AI Safety

PaperRepro: Automated Computational Reproducibility Assessment for Social Science Papers

A new multi-agent system automates the costly process of verifying if social science research can be reproduced.

Deep Dive

A research team led by Linhao Zhang has introduced PaperRepro, a novel AI system designed to automate the assessment of computational reproducibility in social science papers. The tool addresses a critical bottleneck in scientific research: manually verifying that published results can be reproduced from the authors' code and data is notoriously time-consuming and expensive. PaperRepro tackles this by employing a two-stage, multi-agent approach that separates the execution of the reproduction package from the evaluation of its success. This architecture is a direct response to the limitations of previous agent-based methods, which often struggled with context capacity, inadequate tooling, and insufficient capture of results.
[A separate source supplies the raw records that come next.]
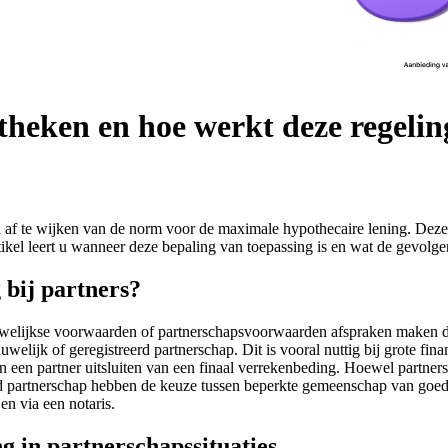
theken en hoe werkt deze regelin
d af te wijken van de norm voor de maximale hypothecaire lening. Deze
tikel leert u wanneer deze bepaling van toepassing is en wat de gevolgen
 bij partners?
 huwelijkse voorwaarden of partnerschapsvoorwaarden afspraken maken
huwelijk of geregistreerd partnerschap. Dit is vooral nuttig bij grote f
en partner uitsluiten van een finaal verrekenbeding. Hoewel partners
eerd partnerschap hebben de keuze tussen beperkte gemeenschap van g
en via een notaris.
g in partnerschapssituaties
The system's first stage uses specialized agents to execute the provided code, edit it as needed, and capture the reproduced results as explicit artifacts. The second stage then uses different agents to evaluate reproducibility based on this captured evidence. By assigning distinct responsibilities and equipping agents with expert prompts and task-specific tools, PaperRepro mitigates previous limitations. The team reports that on their REPRO-Bench benchmark, PaperRepro achieved the best overall performance, showing a 21.9% relative improvement in score-agreement accuracy over the strongest prior baseline. The researchers also refined their benchmark into REPRO-Bench-S, stratified by execution difficulty for more diagnostic evaluations. This advancement represents a significant step toward scalable, automated verification of scientific claims, which is foundational for research credibility.

Key Points
  • Uses a novel two-stage, multi-agent architecture separating execution from evaluation to overcome context and tooling limits.
  • Achieved a 21.9% relative improvement in score-agreement accuracy on the REPRO-Bench benchmark over prior methods.
  • Introduced REPRO-Bench-S, a stratified benchmark for more diagnostic evaluation of automated reproducibility systems.

Why It Matters

Automates a critical, costly validation step, potentially increasing trust and efficiency in the scientific publication process.